Au lieu de « Je le laisse nuageux », j’ai lu « Je te laisse nuageux » puis j’ai cor­rigé en « Je te laisse nuageuse ». Alors, je te laisse nuageuse, gazeuse fébrile, non pas brumeuse. Et, en atten­dant, je scrolle pour, en pas­sant d’une image à une autre, ren­dre la précé­dente insignifi­ante, cha­cune effaçant, niant l’autre ou la ren­dant indif­férente. Je laisse nuageuse tan­dis qu’en face de moi, indi­rect, il y a un œil chris­tus, amande oblique, qui devient l’image néces­saire comme elle n’existe qu’en reflet. Cela devient un trou­ble ou se trou­ble et, dans l’image, de l’une à l’autre, cha­cun voit que l’autre regarde. C’est ce qui s’est passé et cela a réelle­ment été, ne pou­vait dur­er et a cessé d’exister. Il n’y a plus que forme sou­venir, un reste, une vibra­tion qui s’atténue. Et j’ai beau envoy­er des images, il n’y a pas d’échos, aucune réso­nance, juste un son mat quand j’appuie sur « envoy­er ». « Je te laisse » n’a pas de son car il n’est pas dans la bonne tonal­ité, seul « nuageuse » l’est. « Nuageuse » est un mode de valeur et d’intensité. « Nuageuse » devient un clus­ter sur lequel je me con­cen­tre. « Nuageuse » se défait lente­ment et ne sub­siste que par un mélange de bruits blancs et ros­es alors qu’il neige de la cen­dre, qu’elle recou­vre la terre. « Nuageuse » dis­parue, il ne reste que le gris qui absorbe lente­ment son sou­venir.

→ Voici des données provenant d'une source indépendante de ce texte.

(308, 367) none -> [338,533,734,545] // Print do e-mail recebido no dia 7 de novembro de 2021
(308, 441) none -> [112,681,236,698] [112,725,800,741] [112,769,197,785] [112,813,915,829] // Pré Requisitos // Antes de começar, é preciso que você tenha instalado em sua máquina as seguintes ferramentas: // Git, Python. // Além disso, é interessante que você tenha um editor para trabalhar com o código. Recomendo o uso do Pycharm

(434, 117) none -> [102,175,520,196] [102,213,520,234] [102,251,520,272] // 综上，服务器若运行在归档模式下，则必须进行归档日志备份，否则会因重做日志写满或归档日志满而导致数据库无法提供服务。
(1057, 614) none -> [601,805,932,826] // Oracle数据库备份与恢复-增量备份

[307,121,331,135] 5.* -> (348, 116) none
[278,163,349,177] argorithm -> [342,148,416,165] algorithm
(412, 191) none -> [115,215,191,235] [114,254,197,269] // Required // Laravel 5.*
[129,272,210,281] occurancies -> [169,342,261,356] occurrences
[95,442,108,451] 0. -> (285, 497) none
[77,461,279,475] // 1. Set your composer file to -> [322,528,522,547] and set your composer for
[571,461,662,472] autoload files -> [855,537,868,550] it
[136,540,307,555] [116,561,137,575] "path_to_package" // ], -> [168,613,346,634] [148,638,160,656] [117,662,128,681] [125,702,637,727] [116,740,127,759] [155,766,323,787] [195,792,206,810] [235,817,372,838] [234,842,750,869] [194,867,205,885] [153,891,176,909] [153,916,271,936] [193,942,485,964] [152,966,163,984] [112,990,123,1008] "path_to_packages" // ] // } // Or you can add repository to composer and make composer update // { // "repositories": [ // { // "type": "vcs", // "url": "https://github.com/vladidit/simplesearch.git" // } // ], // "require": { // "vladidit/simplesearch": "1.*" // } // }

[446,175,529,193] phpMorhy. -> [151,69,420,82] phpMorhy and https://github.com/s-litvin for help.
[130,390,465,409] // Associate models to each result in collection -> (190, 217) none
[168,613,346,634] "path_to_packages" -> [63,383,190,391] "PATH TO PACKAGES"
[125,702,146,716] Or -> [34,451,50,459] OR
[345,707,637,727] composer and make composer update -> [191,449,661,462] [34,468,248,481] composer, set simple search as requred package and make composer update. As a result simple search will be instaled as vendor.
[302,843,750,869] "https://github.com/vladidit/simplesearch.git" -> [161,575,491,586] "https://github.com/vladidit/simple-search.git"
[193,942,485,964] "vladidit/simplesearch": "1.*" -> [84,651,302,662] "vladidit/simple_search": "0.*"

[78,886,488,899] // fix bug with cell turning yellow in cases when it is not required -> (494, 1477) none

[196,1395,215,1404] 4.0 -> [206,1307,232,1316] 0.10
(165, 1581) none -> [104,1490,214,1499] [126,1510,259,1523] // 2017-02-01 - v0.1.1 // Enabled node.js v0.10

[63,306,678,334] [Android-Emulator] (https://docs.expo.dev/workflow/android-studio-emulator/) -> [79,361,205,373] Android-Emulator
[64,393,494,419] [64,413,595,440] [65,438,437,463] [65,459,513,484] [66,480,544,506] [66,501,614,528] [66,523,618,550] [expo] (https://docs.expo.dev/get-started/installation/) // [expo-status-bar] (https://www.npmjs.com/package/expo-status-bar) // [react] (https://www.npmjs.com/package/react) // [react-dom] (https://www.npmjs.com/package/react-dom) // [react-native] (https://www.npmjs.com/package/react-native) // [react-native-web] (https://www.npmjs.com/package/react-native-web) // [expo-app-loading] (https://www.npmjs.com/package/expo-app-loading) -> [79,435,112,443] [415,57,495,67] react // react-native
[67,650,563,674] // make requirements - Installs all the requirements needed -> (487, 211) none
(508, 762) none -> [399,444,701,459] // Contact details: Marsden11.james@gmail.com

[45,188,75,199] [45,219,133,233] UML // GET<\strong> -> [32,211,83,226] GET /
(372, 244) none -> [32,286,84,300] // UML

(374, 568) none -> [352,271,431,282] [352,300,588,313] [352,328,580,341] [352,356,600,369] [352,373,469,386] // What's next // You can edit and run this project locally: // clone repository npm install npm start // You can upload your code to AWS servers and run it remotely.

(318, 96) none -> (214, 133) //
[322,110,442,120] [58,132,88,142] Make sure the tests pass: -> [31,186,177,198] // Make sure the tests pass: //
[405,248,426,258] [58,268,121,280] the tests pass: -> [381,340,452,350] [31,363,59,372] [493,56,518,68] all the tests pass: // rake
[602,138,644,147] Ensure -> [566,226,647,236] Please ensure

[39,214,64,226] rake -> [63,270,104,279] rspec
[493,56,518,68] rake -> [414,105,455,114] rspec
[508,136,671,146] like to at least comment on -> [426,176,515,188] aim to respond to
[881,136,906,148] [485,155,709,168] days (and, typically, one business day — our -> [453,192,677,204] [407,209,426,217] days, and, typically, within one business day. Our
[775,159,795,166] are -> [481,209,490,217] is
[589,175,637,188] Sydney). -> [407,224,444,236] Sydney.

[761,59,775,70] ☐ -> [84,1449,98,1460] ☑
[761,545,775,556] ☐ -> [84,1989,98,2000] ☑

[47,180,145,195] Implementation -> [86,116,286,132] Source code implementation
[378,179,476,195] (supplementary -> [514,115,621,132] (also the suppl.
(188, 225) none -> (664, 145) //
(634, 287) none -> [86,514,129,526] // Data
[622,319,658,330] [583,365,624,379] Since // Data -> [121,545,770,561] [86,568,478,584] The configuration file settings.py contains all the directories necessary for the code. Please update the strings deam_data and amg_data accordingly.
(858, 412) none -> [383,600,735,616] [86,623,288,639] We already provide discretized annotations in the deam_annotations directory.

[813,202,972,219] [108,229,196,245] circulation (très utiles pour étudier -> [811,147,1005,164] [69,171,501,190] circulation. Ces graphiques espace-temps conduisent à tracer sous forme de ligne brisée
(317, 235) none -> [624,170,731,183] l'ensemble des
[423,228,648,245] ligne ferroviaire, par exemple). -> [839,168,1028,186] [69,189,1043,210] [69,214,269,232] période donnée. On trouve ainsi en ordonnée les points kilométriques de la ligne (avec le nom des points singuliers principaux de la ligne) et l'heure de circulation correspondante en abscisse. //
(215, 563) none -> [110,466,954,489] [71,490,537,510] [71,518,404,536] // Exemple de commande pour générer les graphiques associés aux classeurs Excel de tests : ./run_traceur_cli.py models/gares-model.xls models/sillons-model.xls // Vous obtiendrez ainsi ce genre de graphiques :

Après, on sait qu’il ne se passe plus rien, que rien n’arrivera sinon quelques phras­es mal­adroites qui ten­teront de jus­ti­fi­er ce qui n’est pas jus­ti­fi­able. Ce qui s’est dit avant n’est plus tout à fait là et ne servi­ra rien pour l’après. Ce qui s’est dit avant dis­paraît et c’est comme cela qu’il a existé. Il n’y a plus rien à retran­scrire comme « Nuageuse » est son nom. Le nom lais­sé là pour rien.